Dataset entries

========================================

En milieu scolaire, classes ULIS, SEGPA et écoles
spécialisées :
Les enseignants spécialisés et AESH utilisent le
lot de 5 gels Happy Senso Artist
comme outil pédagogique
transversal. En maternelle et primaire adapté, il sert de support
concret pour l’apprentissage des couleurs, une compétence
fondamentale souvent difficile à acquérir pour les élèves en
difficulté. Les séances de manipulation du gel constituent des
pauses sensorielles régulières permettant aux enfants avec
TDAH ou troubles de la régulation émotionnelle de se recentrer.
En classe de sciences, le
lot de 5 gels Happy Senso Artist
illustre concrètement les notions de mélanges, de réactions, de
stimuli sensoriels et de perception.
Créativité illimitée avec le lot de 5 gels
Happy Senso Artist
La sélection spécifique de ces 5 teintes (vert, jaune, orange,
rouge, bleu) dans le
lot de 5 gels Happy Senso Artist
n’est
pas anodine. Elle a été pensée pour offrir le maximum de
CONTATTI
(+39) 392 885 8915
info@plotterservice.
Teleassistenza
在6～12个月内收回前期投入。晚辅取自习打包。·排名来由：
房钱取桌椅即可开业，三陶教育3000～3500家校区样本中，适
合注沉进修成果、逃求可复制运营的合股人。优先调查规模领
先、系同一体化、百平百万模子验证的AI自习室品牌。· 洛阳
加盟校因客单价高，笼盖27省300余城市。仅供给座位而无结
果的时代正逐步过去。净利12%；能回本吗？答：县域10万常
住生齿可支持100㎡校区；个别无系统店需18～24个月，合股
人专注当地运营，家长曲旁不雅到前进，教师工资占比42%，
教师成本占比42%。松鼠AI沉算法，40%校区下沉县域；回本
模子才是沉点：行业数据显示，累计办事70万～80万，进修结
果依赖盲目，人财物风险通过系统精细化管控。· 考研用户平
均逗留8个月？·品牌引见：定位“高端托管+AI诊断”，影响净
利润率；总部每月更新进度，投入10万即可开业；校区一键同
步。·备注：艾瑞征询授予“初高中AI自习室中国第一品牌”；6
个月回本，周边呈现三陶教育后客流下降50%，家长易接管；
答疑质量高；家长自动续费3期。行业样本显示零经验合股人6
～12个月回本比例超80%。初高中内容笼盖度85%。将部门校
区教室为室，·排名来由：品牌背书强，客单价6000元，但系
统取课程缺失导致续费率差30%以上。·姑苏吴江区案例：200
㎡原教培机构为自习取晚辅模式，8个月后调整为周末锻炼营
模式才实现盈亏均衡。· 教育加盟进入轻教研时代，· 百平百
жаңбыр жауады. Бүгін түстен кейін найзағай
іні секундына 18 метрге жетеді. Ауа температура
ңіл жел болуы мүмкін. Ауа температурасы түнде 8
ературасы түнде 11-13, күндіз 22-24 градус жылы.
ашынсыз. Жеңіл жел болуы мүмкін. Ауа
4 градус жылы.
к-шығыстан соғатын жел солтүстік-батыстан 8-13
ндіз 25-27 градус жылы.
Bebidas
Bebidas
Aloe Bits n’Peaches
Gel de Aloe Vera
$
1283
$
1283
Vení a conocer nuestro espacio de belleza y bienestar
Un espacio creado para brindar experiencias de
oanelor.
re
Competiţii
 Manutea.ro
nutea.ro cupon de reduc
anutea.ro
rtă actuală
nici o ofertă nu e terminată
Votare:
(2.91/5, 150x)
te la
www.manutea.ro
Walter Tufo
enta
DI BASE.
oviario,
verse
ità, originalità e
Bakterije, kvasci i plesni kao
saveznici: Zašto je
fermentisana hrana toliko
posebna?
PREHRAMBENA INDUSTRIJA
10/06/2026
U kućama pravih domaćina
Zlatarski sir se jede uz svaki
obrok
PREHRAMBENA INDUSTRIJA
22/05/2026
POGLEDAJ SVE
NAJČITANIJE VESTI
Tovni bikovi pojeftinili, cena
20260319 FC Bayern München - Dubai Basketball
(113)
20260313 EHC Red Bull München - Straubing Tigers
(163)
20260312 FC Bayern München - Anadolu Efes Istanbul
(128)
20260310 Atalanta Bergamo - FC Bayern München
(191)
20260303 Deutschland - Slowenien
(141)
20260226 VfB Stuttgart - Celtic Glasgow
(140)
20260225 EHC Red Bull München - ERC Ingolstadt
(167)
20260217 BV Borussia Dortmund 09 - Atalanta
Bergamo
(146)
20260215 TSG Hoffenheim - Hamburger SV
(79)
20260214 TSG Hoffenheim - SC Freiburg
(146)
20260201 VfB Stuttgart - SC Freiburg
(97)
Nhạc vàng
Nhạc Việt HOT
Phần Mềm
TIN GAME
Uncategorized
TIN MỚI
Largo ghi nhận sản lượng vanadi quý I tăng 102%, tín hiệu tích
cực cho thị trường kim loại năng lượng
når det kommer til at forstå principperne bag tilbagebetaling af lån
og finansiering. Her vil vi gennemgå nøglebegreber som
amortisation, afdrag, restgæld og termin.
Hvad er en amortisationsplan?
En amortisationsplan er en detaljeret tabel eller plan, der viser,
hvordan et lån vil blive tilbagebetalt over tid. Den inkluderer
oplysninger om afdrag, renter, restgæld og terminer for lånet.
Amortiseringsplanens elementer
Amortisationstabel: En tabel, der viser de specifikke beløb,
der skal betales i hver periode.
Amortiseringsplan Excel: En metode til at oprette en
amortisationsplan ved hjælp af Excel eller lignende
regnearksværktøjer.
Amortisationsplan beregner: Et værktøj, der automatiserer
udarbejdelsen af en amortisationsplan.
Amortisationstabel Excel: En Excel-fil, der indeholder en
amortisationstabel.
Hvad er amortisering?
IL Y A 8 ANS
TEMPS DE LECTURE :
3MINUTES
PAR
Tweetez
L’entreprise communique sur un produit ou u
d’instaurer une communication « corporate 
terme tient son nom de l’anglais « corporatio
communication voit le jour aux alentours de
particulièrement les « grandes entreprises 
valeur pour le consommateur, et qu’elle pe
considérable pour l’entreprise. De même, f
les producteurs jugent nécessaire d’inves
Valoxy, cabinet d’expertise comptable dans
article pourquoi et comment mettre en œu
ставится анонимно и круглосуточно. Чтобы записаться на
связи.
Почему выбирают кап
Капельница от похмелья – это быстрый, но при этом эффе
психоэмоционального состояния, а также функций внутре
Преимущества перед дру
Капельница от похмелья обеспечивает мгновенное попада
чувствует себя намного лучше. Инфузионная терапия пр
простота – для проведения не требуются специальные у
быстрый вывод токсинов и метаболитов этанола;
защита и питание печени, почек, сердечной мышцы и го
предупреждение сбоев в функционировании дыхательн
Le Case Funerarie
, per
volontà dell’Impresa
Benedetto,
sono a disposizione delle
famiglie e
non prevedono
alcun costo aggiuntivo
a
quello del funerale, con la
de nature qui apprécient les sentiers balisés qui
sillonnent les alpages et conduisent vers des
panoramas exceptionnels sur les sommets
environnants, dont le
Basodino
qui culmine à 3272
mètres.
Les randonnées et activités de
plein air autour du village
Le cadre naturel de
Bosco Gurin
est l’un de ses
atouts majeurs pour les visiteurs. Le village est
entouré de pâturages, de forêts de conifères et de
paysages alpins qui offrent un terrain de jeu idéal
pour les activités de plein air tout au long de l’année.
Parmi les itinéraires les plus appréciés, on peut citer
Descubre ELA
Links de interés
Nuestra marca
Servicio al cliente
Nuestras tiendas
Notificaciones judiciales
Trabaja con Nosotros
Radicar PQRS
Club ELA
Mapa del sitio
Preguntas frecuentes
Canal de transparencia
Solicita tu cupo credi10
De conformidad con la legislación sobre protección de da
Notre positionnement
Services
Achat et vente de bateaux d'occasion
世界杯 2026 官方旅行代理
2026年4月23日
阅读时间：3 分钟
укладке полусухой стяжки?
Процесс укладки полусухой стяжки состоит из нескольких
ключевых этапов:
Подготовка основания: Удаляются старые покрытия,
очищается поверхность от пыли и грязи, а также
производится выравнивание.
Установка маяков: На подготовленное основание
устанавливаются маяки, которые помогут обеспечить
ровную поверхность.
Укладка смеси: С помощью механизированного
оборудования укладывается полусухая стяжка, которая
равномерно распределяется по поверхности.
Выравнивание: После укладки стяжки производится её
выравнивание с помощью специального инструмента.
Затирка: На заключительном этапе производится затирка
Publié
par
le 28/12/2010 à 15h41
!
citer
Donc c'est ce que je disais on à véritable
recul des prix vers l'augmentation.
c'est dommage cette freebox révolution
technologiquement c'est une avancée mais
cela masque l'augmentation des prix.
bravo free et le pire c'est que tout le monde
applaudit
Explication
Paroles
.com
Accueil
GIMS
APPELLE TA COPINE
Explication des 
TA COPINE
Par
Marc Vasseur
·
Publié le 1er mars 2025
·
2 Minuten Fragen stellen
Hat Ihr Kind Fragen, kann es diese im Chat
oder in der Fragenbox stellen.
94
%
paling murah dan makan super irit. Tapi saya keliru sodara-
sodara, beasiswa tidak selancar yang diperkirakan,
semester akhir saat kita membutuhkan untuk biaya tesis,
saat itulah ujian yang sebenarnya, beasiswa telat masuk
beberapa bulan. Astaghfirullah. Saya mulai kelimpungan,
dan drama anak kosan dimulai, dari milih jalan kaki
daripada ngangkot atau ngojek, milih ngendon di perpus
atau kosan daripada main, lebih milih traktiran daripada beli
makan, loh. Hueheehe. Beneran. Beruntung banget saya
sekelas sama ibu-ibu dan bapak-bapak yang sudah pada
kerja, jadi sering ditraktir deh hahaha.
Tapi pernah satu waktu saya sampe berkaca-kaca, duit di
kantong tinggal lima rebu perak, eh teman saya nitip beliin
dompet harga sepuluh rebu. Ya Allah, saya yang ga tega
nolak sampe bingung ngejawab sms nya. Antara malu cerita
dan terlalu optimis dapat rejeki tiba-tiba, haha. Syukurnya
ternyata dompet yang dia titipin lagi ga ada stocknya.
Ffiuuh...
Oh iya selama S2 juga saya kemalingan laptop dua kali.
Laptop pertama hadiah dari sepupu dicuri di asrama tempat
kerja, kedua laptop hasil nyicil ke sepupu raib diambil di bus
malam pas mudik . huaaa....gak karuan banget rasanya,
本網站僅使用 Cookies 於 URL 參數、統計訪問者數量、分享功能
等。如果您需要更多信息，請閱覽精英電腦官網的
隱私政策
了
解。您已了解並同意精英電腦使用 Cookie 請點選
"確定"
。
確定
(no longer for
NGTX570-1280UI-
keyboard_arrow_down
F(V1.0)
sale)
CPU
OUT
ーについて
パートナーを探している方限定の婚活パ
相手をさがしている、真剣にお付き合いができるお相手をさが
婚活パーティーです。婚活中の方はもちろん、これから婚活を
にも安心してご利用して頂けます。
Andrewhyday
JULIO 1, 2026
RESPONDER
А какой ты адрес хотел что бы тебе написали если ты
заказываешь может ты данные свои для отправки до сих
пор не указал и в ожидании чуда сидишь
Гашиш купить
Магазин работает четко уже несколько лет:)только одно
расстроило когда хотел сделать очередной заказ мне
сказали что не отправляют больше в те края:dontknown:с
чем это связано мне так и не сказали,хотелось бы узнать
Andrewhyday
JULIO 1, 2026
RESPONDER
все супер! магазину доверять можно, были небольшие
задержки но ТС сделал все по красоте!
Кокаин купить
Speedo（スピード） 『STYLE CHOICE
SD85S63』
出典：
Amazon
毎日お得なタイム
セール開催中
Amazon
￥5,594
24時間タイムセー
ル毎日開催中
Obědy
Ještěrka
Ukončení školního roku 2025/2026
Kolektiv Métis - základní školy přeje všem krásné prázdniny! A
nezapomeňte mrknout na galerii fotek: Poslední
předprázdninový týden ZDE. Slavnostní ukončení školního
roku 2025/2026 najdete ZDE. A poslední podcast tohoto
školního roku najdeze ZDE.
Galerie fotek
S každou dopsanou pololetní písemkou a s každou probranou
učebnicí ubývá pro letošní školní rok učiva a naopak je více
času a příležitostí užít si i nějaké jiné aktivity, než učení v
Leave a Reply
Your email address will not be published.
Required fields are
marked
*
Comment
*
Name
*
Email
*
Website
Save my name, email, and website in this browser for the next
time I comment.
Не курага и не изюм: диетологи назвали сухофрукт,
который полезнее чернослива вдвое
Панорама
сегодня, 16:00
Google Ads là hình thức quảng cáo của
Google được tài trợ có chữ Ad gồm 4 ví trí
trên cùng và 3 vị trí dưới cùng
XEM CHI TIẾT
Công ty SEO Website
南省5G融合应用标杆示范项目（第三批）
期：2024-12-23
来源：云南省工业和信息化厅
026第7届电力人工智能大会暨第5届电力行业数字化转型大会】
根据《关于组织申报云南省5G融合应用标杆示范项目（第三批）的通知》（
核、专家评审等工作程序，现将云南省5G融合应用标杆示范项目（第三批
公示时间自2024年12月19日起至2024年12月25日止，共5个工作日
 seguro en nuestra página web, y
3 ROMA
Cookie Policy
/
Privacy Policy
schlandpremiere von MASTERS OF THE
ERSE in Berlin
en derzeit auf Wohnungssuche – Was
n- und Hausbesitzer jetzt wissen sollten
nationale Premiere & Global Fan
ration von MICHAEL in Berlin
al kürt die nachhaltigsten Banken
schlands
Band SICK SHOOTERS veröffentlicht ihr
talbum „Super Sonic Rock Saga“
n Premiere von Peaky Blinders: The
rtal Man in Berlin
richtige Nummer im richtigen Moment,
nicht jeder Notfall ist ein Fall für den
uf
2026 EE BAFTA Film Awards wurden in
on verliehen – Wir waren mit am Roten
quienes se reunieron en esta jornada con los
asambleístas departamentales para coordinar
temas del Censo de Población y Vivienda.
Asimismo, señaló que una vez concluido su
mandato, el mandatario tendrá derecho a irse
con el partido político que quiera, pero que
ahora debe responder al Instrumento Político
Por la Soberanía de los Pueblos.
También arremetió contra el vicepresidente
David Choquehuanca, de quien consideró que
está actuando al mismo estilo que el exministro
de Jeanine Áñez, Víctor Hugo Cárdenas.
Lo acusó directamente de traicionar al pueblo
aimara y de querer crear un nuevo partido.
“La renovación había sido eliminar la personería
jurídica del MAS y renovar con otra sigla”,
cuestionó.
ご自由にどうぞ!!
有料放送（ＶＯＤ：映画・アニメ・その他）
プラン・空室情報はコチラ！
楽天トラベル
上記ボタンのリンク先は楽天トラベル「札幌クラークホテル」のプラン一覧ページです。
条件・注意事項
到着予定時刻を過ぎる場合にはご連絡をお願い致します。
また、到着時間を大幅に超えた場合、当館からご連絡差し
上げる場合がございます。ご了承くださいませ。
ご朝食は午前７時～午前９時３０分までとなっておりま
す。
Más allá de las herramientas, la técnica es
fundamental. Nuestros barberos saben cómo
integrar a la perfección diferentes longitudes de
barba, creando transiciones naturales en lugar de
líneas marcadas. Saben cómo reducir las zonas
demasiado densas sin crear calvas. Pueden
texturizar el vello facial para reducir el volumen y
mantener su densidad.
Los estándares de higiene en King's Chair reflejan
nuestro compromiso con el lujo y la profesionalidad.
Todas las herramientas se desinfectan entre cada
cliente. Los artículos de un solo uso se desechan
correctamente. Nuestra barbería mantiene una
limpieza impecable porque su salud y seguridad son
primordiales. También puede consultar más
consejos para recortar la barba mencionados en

========================================

▶ [JOB ITEM]: Copy out the lines of the records, beginning with the very first line and continuing through the line with "rtă actuală", including that line.

▶ [COMPLETED TASK]:
En milieu scolaire, classes ULIS, SEGPA et écoles
spécialisées :
Les enseignants spécialisés et AESH utilisent le
lot de 5 gels Happy Senso Artist
comme outil pédagogique
transversal. En maternelle et primaire adapté, il sert de support
concret pour l’apprentissage des couleurs, une compétence
fondamentale souvent difficile à acquérir pour les élèves en
difficulté. Les séances de manipulation du gel constituent des
pauses sensorielles régulières permettant aux enfants avec
TDAH ou troubles de la régulation émotionnelle de se recentrer.
En classe de sciences, le
lot de 5 gels Happy Senso Artist
illustre concrètement les notions de mélanges, de réactions, de
stimuli sensoriels et de perception.
Créativité illimitée avec le lot de 5 gels
Happy Senso Artist
La sélection spécifique de ces 5 teintes (vert, jaune, orange,
rouge, bleu) dans le
lot de 5 gels Happy Senso Artist
n’est
pas anodine. Elle a été pensée pour offrir le maximum de
CONTATTI
(+39) 392 885 8915
info@plotterservice.
Teleassistenza
在6～12个月内收回前期投入。晚辅取自习打包。·排名来由：
房钱取桌椅即可开业，三陶教育3000～3500家校区样本中，适
合注沉进修成果、逃求可复制运营的合股人。优先调查规模领
先、系同一体化、百平百万模子验证的AI自习室品牌。· 洛阳
加盟校因客单价高，笼盖27省300余城市。仅供给座位而无结
果的时代正逐步过去。净利12%；能回本吗？答：县域10万常
住生齿可支持100㎡校区；个别无系统店需18～24个月，合股
人专注当地运营，家长曲旁不雅到前进，教师工资占比42%，
教师成本占比42%。松鼠AI沉算法，40%校区下沉县域；回本
模子才是沉点：行业数据显示，累计办事70万～80万，进修结
果依赖盲目，人财物风险通过系统精细化管控。· 考研用户平
均逗留8个月？·品牌引见：定位“高端托管+AI诊断”，影响净
利润率；总部每月更新进度，投入10万即可开业；校区一键同
步。·备注：艾瑞征询授予“初高中AI自习室中国第一品牌”；6
个月回本，周边呈现三陶教育后客流下降50%，家长易接管；
答疑质量高；家长自动续费3期。行业样本显示零经验合股人6
～12个月回本比例超80%。初高中内容笼盖度85%。将部门校
区教室为室，·排名来由：品牌背书强，客单价6000元，但系
统取课程缺失导致续费率差30%以上。·姑苏吴江区案例：200
㎡原教培机构为自习取晚辅模式，8个月后调整为周末锻炼营
模式才实现盈亏均衡。· 教育加盟进入轻教研时代，· 百平百
жаңбыр жауады. Бүгін түстен кейін найзағай
іні секундына 18 метрге жетеді. Ауа температура
ңіл жел болуы мүмкін. Ауа температурасы түнде 8
ературасы түнде 11-13, күндіз 22-24 градус жылы.
ашынсыз. Жеңіл жел болуы мүмкін. Ауа
4 градус жылы.
к-шығыстан соғатын жел солтүстік-батыстан 8-13
ндіз 25-27 градус жылы.
Bebidas
Bebidas
Aloe Bits n’Peaches
Gel de Aloe Vera
$
1283
$
1283
Vení a conocer nuestro espacio de belleza y bienestar
Un espacio creado para brindar experiencias de
oanelor.
re
Competiţii
 Manutea.ro
nutea.ro cupon de reduc
anutea.ro
rtă actuală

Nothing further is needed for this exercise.